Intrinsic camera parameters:

*** Block opens ***

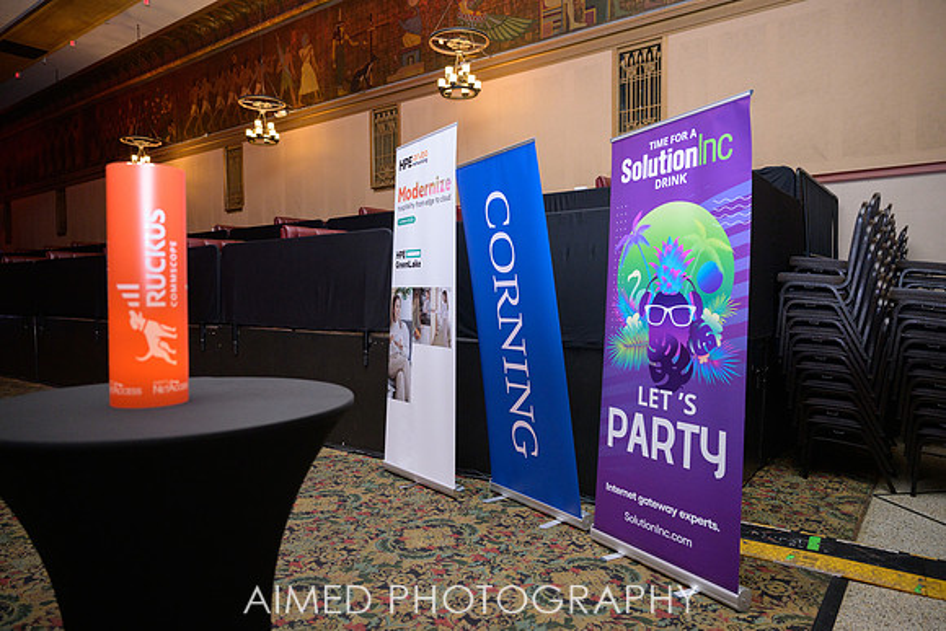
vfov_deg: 53.2
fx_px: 631
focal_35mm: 24
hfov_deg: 73.7
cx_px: 473
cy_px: 316
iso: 640
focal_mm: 24
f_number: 2.8
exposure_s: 1/160
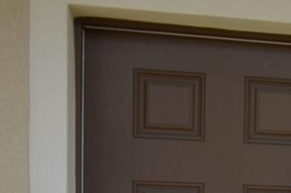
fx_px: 1001
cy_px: 324
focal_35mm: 124
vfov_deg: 10.5
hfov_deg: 13.7
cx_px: 612
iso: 200
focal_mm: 18
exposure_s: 1/250
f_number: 8
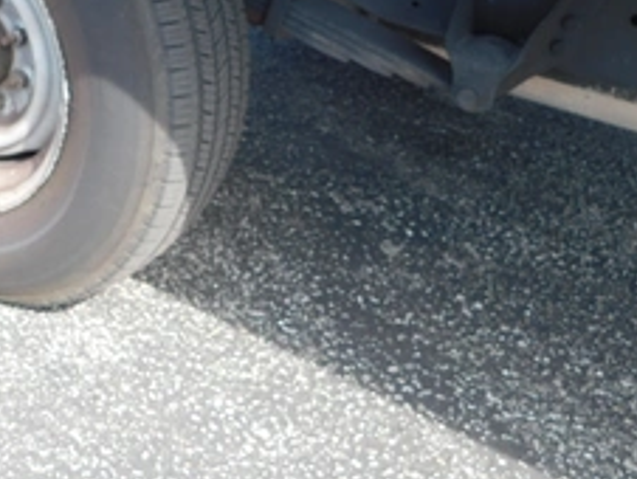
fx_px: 976
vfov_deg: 27.0
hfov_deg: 35.1
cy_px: 90
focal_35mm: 53
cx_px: 135
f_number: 3.2
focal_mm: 5.3
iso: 125
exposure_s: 1/160
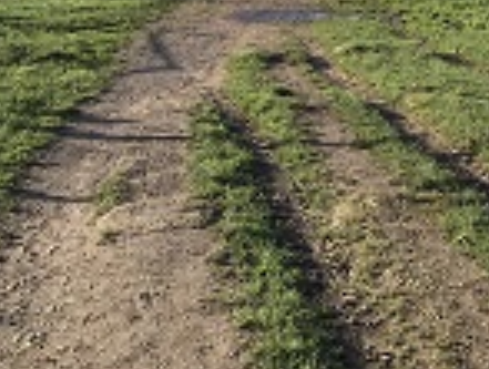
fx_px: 1076
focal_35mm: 76
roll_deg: +0.9
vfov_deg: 19.0
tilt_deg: -4.8
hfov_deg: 25.4
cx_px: 339
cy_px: 7
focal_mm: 3.99
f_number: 1.8
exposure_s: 1/1259
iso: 20
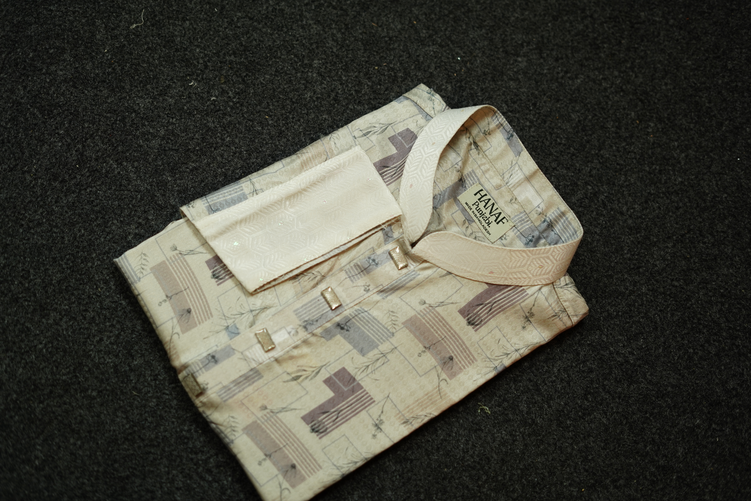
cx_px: 376
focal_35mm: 50
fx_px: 1043
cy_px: 250
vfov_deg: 27.0
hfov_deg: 39.6
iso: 400
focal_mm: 50
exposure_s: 1/100
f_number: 2.2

*** Block closes ***

- DIRECTIONS FOR THIS TASK
This exercise needs every entry retyped exactly, with the pictures removed.

- WRITTEN RESPONSE
vfov_deg: 53.2
fx_px: 631
focal_35mm: 24
hfov_deg: 73.7
cx_px: 473
cy_px: 316
iso: 640
focal_mm: 24
f_number: 2.8
exposure_s: 1/160
fx_px: 1001
cy_px: 324
focal_35mm: 124
vfov_deg: 10.5
hfov_deg: 13.7
cx_px: 612
iso: 200
focal_mm: 18
exposure_s: 1/250
f_number: 8
fx_px: 976
vfov_deg: 27.0
hfov_deg: 35.1
cy_px: 90
focal_35mm: 53
cx_px: 135
f_number: 3.2
focal_mm: 5.3
iso: 125
exposure_s: 1/160
fx_px: 1076
focal_35mm: 76
roll_deg: +0.9
vfov_deg: 19.0
tilt_deg: -4.8
hfov_deg: 25.4
cx_px: 339
cy_px: 7
focal_mm: 3.99
f_number: 1.8
exposure_s: 1/1259
iso: 20
cx_px: 376
focal_35mm: 50
fx_px: 1043
cy_px: 250
vfov_deg: 27.0
hfov_deg: 39.6
iso: 400
focal_mm: 50
exposure_s: 1/100
f_number: 2.2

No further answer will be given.